**ACTIVITY**
Identify each line in the records that contains the string "SUCKER" (case counts) and copy those lines.
━━━━━━━━━━
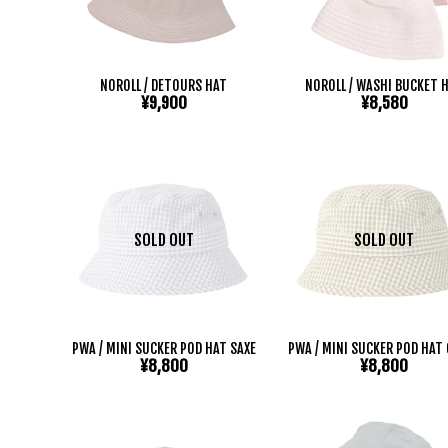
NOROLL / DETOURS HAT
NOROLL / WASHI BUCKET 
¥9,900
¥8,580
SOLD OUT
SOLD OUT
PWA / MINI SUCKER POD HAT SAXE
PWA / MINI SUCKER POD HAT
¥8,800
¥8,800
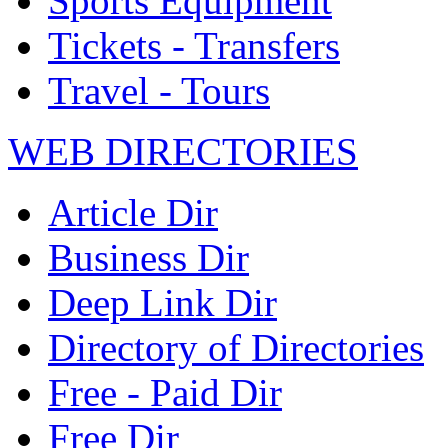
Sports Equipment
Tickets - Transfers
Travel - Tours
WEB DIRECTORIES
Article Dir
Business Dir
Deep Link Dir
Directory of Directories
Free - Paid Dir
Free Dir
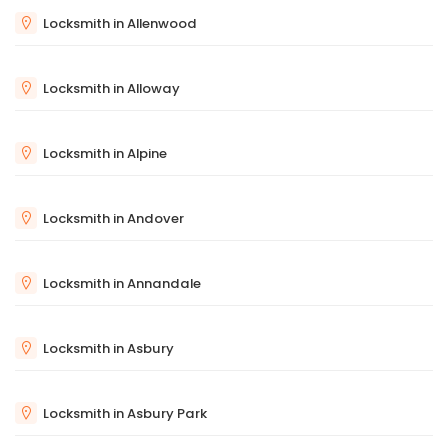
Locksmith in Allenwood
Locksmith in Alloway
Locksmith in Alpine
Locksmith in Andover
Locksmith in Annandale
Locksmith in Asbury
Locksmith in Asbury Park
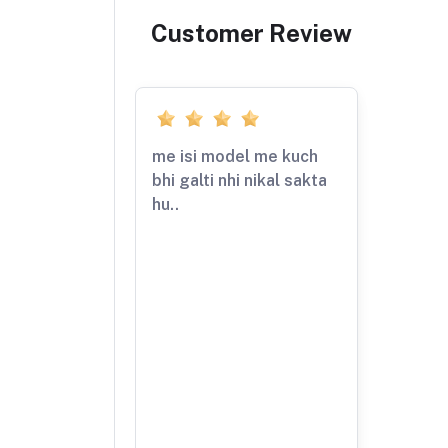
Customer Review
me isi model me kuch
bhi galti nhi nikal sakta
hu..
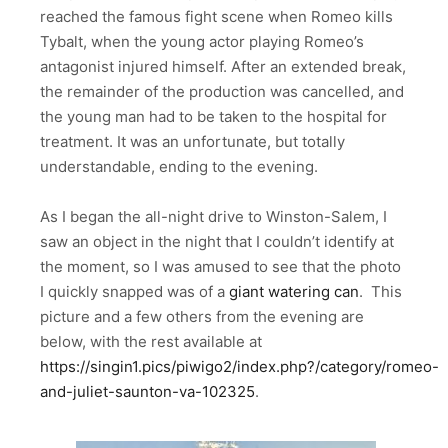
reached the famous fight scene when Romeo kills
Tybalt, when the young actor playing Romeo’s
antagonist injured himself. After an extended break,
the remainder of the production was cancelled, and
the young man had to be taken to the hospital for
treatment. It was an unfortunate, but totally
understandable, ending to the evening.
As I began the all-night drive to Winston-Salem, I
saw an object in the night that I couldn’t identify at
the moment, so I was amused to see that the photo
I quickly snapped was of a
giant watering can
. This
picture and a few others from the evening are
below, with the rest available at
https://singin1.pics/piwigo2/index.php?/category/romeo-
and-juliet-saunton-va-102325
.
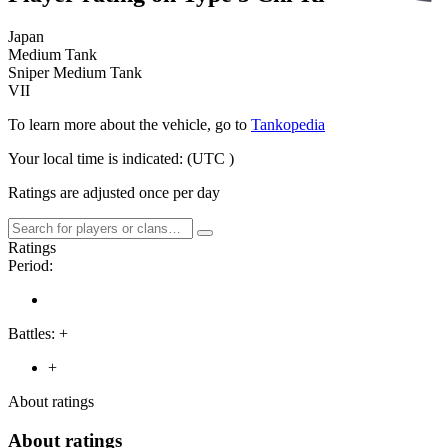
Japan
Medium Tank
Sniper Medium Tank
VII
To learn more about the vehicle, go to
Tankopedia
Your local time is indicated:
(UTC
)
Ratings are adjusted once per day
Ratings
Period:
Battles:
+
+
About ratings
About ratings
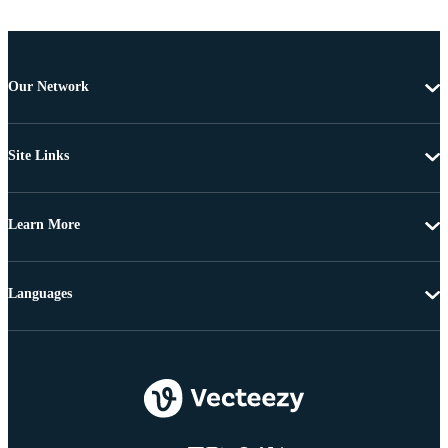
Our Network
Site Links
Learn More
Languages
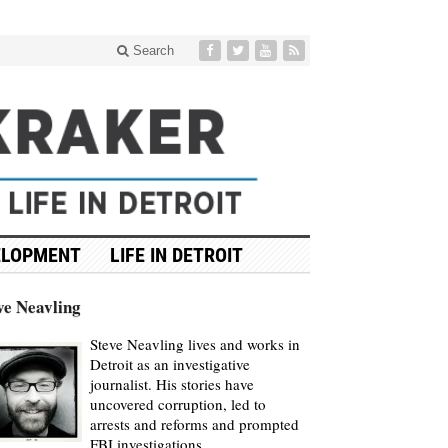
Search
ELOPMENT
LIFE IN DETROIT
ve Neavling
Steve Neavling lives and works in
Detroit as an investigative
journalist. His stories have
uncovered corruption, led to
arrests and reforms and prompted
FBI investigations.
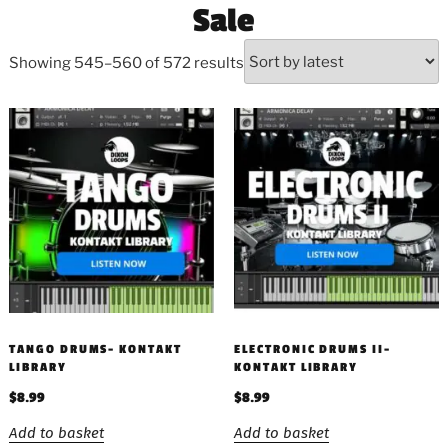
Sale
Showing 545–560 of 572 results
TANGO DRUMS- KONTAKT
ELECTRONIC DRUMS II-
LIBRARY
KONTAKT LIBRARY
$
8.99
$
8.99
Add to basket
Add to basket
━━━━━━━━━━
**RESULT OF THE EXERCISE**
PWA / MINI SUCKER POD HAT SAXE
PWA / MINI SUCKER POD HAT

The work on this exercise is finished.